Anthocyanin accumulation in plant tissues requires coordinated regulation of both biosynthesis and transport. In Actinidia arguta, these pigments determine visual quality while enhancing nutritional value and antioxidant capacity, yet the mechanisms underlying the coordinated regulation of anthocyanin synthesis and transport remain poorly understood.

Results

In this study, we identified AaMYB114, an R2R3-MYB transcription factor, from a skin-color-associated co-expression module in Actinidia arguta. Transient overexpression of AaMYB114 in fruit peel significantly enhanced red pigmentation and anthocyanin content. Yeast one-hybrid (Y1H) and dual-luciferase assays demonstrated that AaMYB114 directly binds to and activates the promoters of key biosynthetic genes AaPAL, AaCHI, and AaF3H. Notably, AaMYB114 also directly targets the promoter of AaGST, a glutathione S-transferase essential for anthocyanin transport into the vacuole.
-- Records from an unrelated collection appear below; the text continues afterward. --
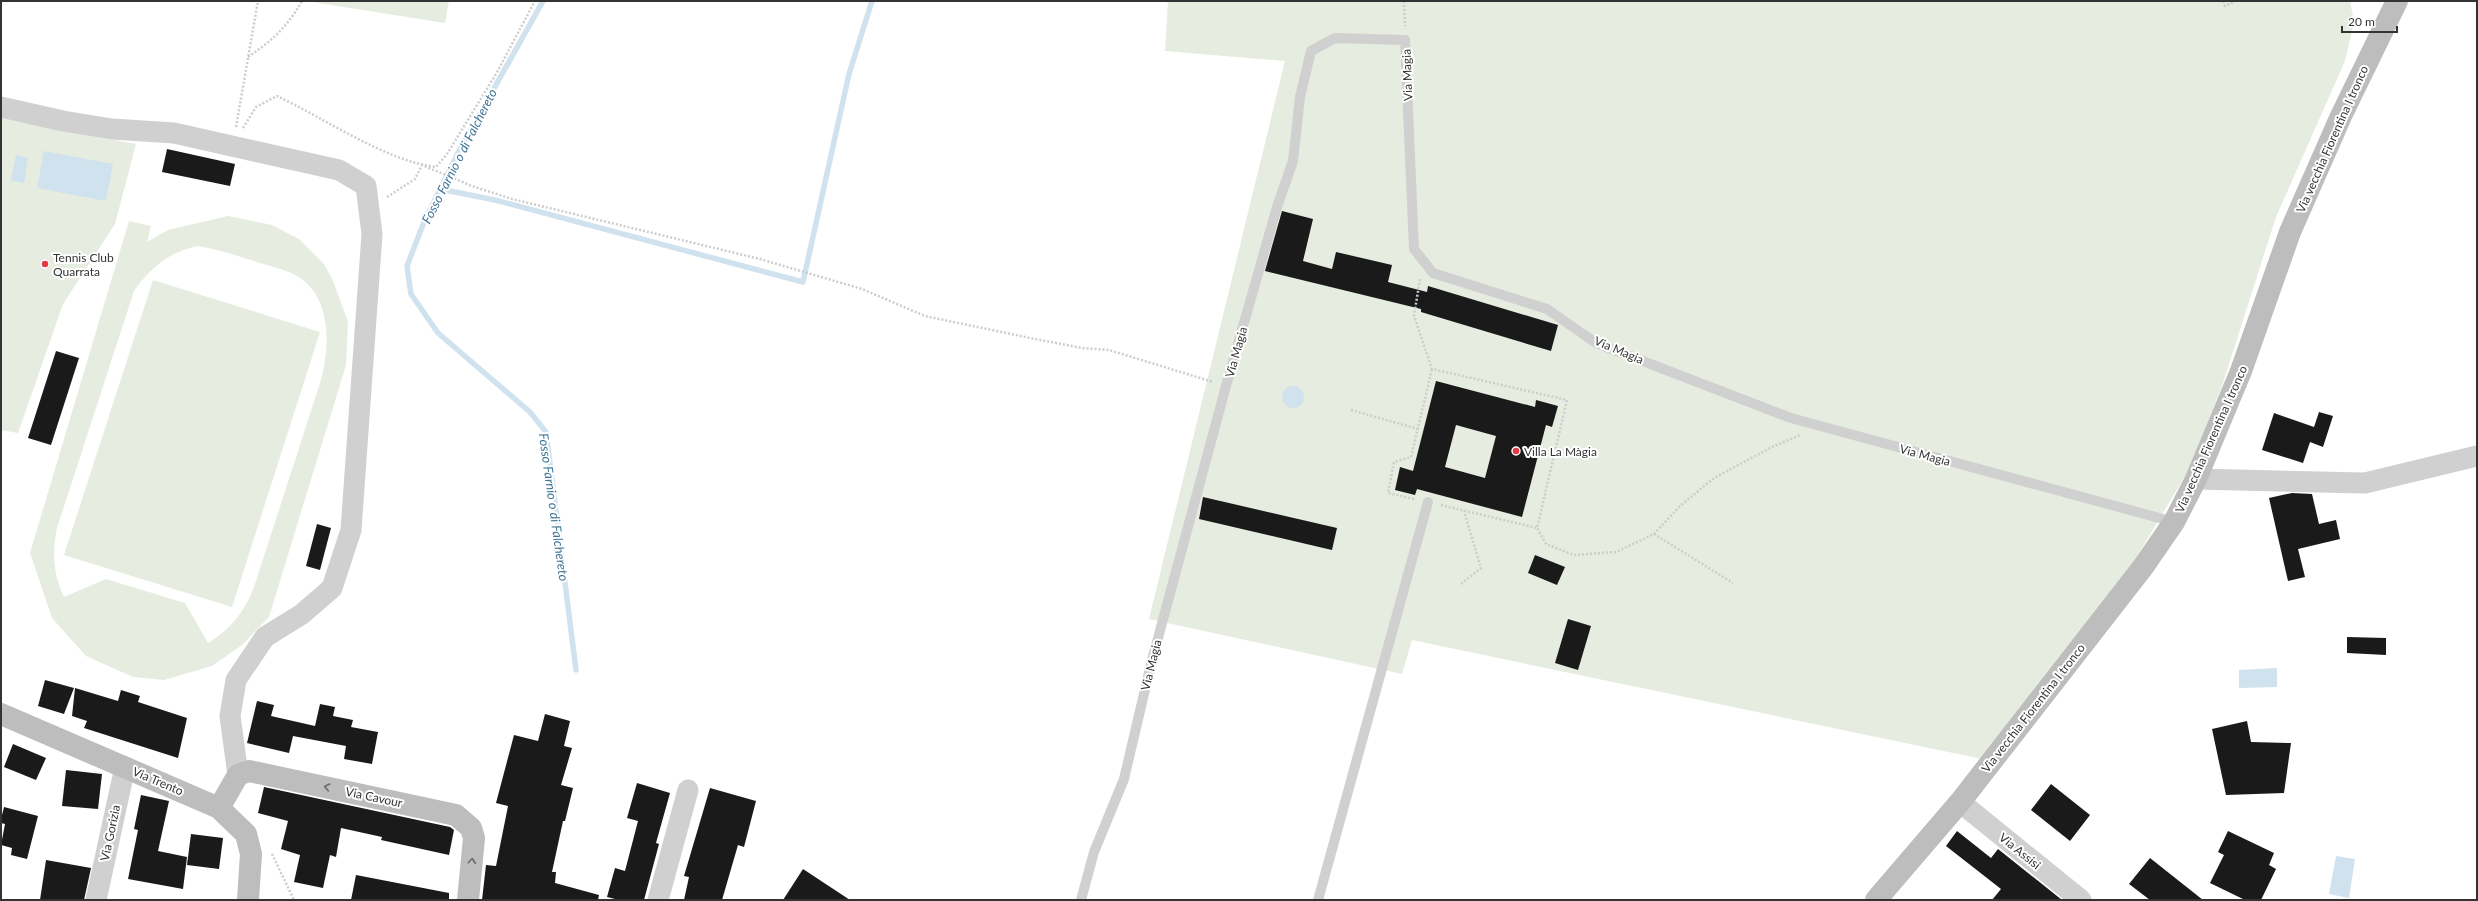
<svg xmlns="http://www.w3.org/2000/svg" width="2478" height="901" font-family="Lato,sans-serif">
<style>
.green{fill:#e6ecdf;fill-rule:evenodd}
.water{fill:#cfe2ee}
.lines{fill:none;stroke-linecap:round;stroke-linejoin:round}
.stream{stroke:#cfe2ee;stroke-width:5.5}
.building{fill:#1a1a1a;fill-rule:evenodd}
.path{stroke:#cdcdcd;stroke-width:2.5;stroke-dasharray:2 2;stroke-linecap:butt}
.lane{stroke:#d0d0d0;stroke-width:10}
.street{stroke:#d0d0d0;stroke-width:21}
.secondary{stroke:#bdbdbd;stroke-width:22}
.oneway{stroke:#6a6a6a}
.poi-dot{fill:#e63946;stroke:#fff;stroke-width:1.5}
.labels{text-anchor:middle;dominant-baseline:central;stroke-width:4;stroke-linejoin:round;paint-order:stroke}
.street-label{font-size:12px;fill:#333;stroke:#fff}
.poi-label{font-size:12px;fill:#333;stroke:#fff;text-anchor:start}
.water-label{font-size:13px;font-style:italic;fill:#3f7597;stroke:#fff}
</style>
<rect width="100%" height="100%" fill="#fff"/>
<g class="green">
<polygon points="306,1 449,1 445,23"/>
<polygon points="1168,1 2350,1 2354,22 2345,61 2276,217 2223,383 2191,466 2133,563 1982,759 1412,640 1402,674 1149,619 1285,61 1165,51"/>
<polygon points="1,114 80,134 136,144 115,224 63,304 18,433 1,430"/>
<path d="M228 216 272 225 299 239 324 264 333 281 348 322 346 365 269 617 242 645 212 666 164 680 133 677 86 656 52 618 30 553 129 221 151 226 147 242 168 230ZM198 246C217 249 235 255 254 261 268 266 285 269 297 276 332 297 330 346 321 380L254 587C244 612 232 628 208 643L185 603 106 579 64 597C53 574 52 553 57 528L134 291C150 268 170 251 198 246Z"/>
<polygon points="153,280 320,332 232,607 64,555"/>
</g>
<g class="water">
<polygon points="44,151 113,164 106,201 37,188"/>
<polygon points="16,155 28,158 24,183 11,181"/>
<circle cx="1293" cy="397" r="11"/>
<polygon points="2277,668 2277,687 2239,688 2239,670"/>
<polygon points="2336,856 2355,859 2349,898 2329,894"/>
</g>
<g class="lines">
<g class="stream">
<polyline points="543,1 459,151 424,222 407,266 411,294 438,333 530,412 546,432 576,670"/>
<polyline points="440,189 495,200 803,282 849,74 872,1"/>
</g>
</g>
<g class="building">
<polygon points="167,149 235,164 230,186 162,172"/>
<polygon points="1282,211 1313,219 1303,261 1332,269 1336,252 1392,265 1388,282 1427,292 1428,286 1558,325 1551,351 1421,312 1421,309 1265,271"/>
<polygon points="56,351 79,358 51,445 28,438"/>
<path d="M1436 381 1535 407 1536 400 1558 406 1552 427 1546 425 1522 517 1417 489 1415 495 1395 490 1400 467 1413 471ZM1456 425 1496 436 1485 478 1445 467Z"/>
<polygon points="2319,412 2333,416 2323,447 2310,442 2303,463 2262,450 2274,413 2314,427"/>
<polygon points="2292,493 2312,494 2319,524 2336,520 2340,539 2298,549 2305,577 2288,581 2269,498"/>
<polygon points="1203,497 1337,528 1332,550 1199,519"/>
<polygon points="317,524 331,528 320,570 306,566"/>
<polygon points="1535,555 1565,567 1557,585 1528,573"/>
<polygon points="1568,619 1591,626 1578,670 1555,663"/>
<polygon points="2347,637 2386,638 2386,655 2347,653"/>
<polygon points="45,680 74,688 64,714 38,706"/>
<polygon points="75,688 118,701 121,690 140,696 138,702 187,718 178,758 84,728 87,721 72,716"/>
<polygon points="257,701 274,705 271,716 315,726 320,704 335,707 333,716 353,720 351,727 378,732 372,764 344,759 346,746 293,736 289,753 247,743"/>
<polygon points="545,714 570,721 564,746 572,748 561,785 573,788 565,821 563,821 552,872 556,872 555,883 599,895 598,900 482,900 486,865 496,866 508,806 496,803 514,735 538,741"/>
<polygon points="2247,721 2251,742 2291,743 2284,793 2226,795 2212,729"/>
<polygon points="13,744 46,758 36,780 4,767"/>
<polygon points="66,770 102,774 98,809 62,806"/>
<polygon points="637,783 670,793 656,843 659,844 644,900 619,900 607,897 615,868 625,871 638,821 627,818"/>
<polygon points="2051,784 2090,815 2070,841 2031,810"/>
<polygon points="264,787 450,827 454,830 449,855 381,840 382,837 341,828 336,857 330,855 323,888 294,882 300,855 281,849 288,821 258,813"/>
<polygon points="710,788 756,801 744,847 738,845 722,900 684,900 689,877 684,876"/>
<polygon points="141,795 169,801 158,851 187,857 183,889 128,879 138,830 134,829"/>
<polygon points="4,807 38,816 27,859 11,855 12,848 1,845 5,824 1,823 1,819"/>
<polygon points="1957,831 1991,858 1998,849 2062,900 1992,900 2001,889 1946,846"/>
<polygon points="2228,831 2274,853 2269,865 2276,869 2261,900 2245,900 2210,883 2224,855 2218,852"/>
<polygon points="191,834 223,838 219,869 187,865"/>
<polygon points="2150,858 2203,900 2150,900 2129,884"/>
<polygon points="46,860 91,868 84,900 40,900"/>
<polygon points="803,869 850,900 783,900"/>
<polygon points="356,875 449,893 449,900 351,900"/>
</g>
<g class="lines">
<g class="path">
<polyline points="1404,1 1405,26"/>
<polyline points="2223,1 2225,6 2235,1"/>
<path d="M248 57C273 40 287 27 302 1"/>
<polyline points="236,127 258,1"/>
<path d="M243 128 256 107 277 96C322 117 388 162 436 167L447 154 496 74 535 1"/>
<polyline points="387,197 415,179 422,165 472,186 512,199 760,259 862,289 925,316 1035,339 1082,348 1109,350 1213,382"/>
<polyline points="1420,279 1414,316 1432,369 1567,400 1537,528 1546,544 1574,555 1616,552 1654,534 1680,506 1714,478 1772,447 1800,435"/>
<polyline points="1351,410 1418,429"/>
<polyline points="1414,499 1388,493 1394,462 1411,457 1432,369"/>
<polyline points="1441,505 1537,528"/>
<polyline points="1654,534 1733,583"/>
<polyline points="1461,584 1481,568 1464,511"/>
<polyline points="272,854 294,900"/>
</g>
<g class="lane">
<polyline points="1081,900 1094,852 1124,779 1151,664 1226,386 1277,207 1293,161 1300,97 1311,51 1335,38 1405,40 1414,249 1433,273 1547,309 1596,343 1791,418 2174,522"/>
<polyline points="1318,900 1428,502"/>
</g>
<g class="street">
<polyline points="1,107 63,121 112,129 174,133 339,170 366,186 372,234 351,530 332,588 302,614 265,637 236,680 230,716 238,775"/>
<polyline points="2196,479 2365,483 2477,456"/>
<polyline points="1960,802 2081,900"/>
<polyline points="96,900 125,767"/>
<polyline points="658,900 688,790"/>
</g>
<g class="secondary">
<polyline points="1,714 219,808 246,834 251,854 248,900"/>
<polyline points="219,808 238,775 249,771 456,815 471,828 474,838 468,900"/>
<polyline points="1876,900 1960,802 2143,567 2174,522 2196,479 2241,371 2290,232 2341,116 2397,1"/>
</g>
</g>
<defs><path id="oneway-chevron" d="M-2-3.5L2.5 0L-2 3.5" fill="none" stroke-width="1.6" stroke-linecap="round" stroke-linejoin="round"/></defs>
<g class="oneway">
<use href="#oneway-chevron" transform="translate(327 787) rotate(-168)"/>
<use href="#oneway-chevron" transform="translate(472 861) rotate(-85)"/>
</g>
<g class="poi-dot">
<circle cx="45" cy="264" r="4"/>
<circle cx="1516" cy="451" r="4"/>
</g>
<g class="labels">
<g class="street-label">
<text transform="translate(1407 75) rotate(-92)">Via Magia</text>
<text transform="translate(2332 139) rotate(-66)">Via vecchia Fiorentina I tronco</text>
<text transform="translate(1619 350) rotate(23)">Via Magia</text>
<text transform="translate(1236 352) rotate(-74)">Via Magia</text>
<text transform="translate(2211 439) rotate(-66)">Via vecchia Fiorentina I tronco</text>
<text transform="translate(1925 455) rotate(15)">Via Magia</text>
<text transform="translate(1151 665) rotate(-76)">Via Magia</text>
<text transform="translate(2033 708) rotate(-52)">Via vecchia Fiorentina I tronco</text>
<text transform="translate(158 781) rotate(23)">Via Trento</text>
<text transform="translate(374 797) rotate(12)">Via Cavour</text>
<text transform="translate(110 833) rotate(-78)">Via Gorizia</text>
<text transform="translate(2020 851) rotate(39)">Via Assisi</text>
</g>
<g class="poi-label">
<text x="53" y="257">Tennis Club<tspan x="53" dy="14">Quarrata</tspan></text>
<text x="1524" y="451">Villa La Màgia</text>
</g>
<g class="water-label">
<text transform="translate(459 156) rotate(-63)">Fosso Farnio o di Falchereto</text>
<text transform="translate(554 507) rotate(82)">Fosso Farnio o di Falchereto</text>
</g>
</g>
<rect width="2478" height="901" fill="none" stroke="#333333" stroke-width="4"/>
<path d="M2342 26v6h55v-6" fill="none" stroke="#333333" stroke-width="2"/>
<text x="2348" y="26" font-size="12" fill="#333333" stroke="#ffffff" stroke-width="3" paint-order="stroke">20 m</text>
</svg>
Co-overexpression of AaMYB114 and AaGST synergistically intensified red coloration beyond either gene alone, while chemical inhibition of GST activity with ethacrynic acid suppressed pigmentation and attenuated the effect of AaMYB114 overexpression.

Conclusions

These findings establish AaMYB114 as a dual-function master regulator that simultaneously orchestrates anthocyanin biosynthesis and transport, providing both theoretical insights into pigment regulation and practical targets for molecular breeding of red-skinned kiwifruit cultivars.